However, everything on the ground is moving toward greater sustainability, albeit at vastly differing paces and approaches. Land transport is converting to electric and hybrid vehicles, and most hotels are making some improvements. Both sectors, however, are moving too slowly, and could – and should – be doing much more. That’s on the environmental side of sustainability.

The economic sustainability of travel and tourism is generally strong. The social and cultural aspects of sustainability are, like the environmental side, marked with greatly mixed reviews. Socially, we see citizens protest or show annoyance in over-crowded urban tourism destinations.

A positive on the social side is that travel and tourism is a tremendous generator of jobs based on all the service requirements that cannot be automated or done by a robot. Tourism is the one sector where human contact is essential, which travel companies should keep in mind when contemplating ways to replace human workers.

Culturally, tourism usually appreciates and even celebrates diversity. Some may scoff at locals temporarily donning traditional attire to display cultural dance and music, but when else might those displays be made if not for visitors? In our increasingly urbanised world, with its globalised sameness of brands and activities, tourism’s cross-cultural exchanges help us maintain some degree of diversity.

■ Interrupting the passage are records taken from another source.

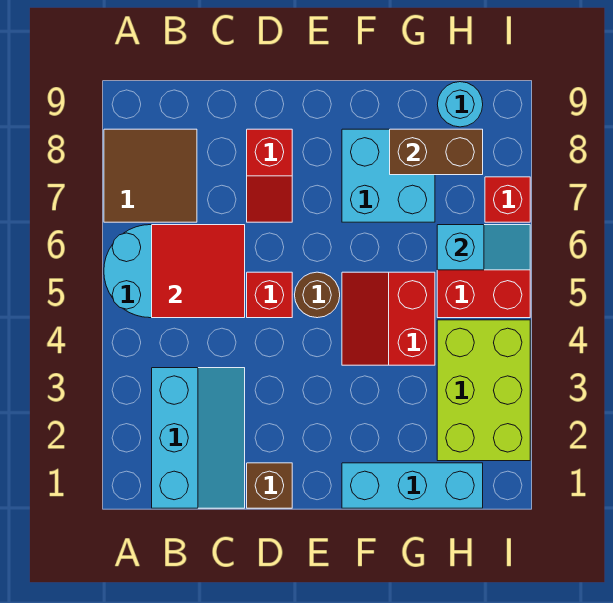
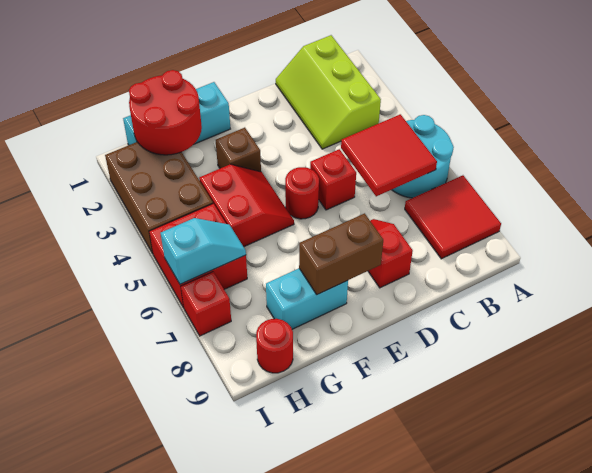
brown tile A7:B8 level 1 -> red tile A7:B8 level 1
cyan slope B1:C3 level 1 top B -> lime slope B1:C3 level 1 top B
brown brick D1 level 1 -> brown brick F3 level 1
brown round brick E5 level 1 -> red round brick E5 level 1
cyan brick F7:G8 level 1 -> cyan brick F8:G8 level 1
none -> red round brick G1:H2 level 2
brown brick G8:H8 level 2 -> brown brick E8:F8 level 2
lime brick H2:I4 level 1 -> brown brick H2:I4 level 1
cyan slope H6:I6 level 2 top H -> cyan slope H6:I6 level 2 top I
cyan round brick H9 level 1 -> red round brick H9 level 1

Where are we headed? Here’s where I hope and think we’re headed. First, hotels, transport providers both public and private, and all product and service providers will increasingly feel compelled to operate more environmentally sustainably. There is so much pressure to do so – cost reduction, reputation, regulation compliance, avoidance of risking greater regulation and risk management.

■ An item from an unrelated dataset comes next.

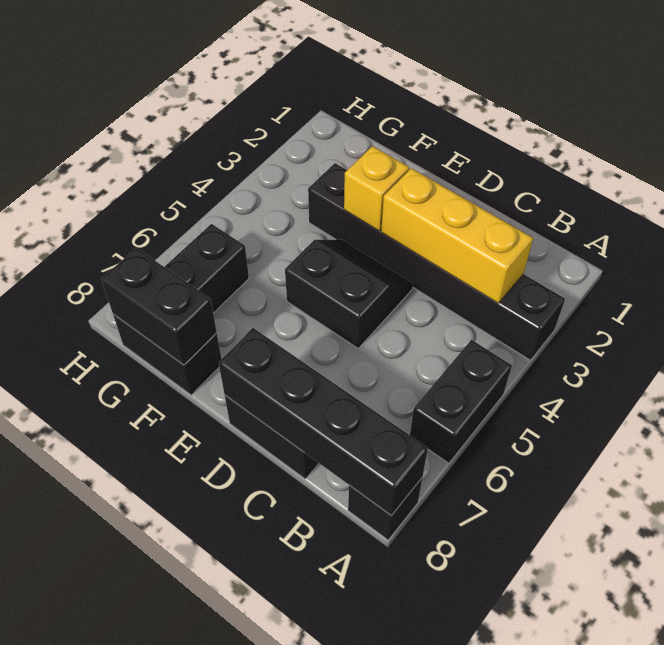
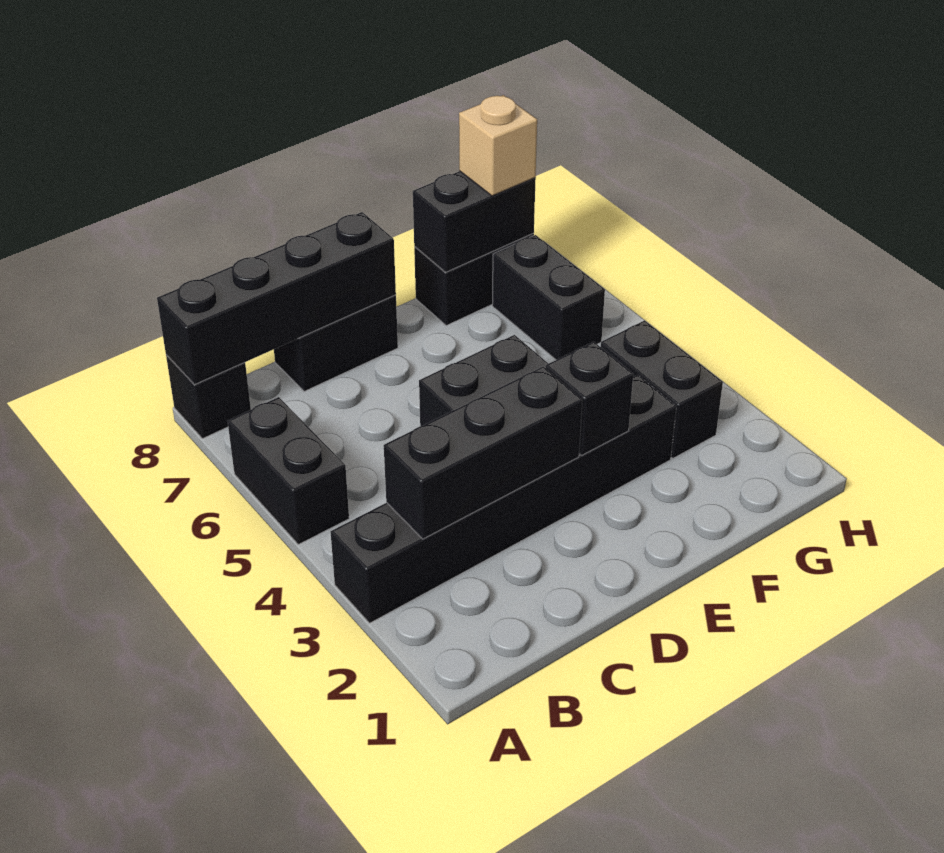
yellow brick B3:D3 level 2 -> black brick B3:D3 level 2
yellow brick E3 level 2 -> black brick E3 level 2
none -> black brick G3:G4 level 1
none -> tan brick G8 level 3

Secondly, we simply must embrace the authentic, the unique, the participatory, the adventure-oriented, the exploration, in delivering and promoting travel products and destinations. That can and should leverage ever-improving technologies to enhance the visitor experience, but it all adds up to an imperative to preserve, celebrate and sustain unique experiences and cultures. If travel and tourism doesn’t do that, why should travellers leave home?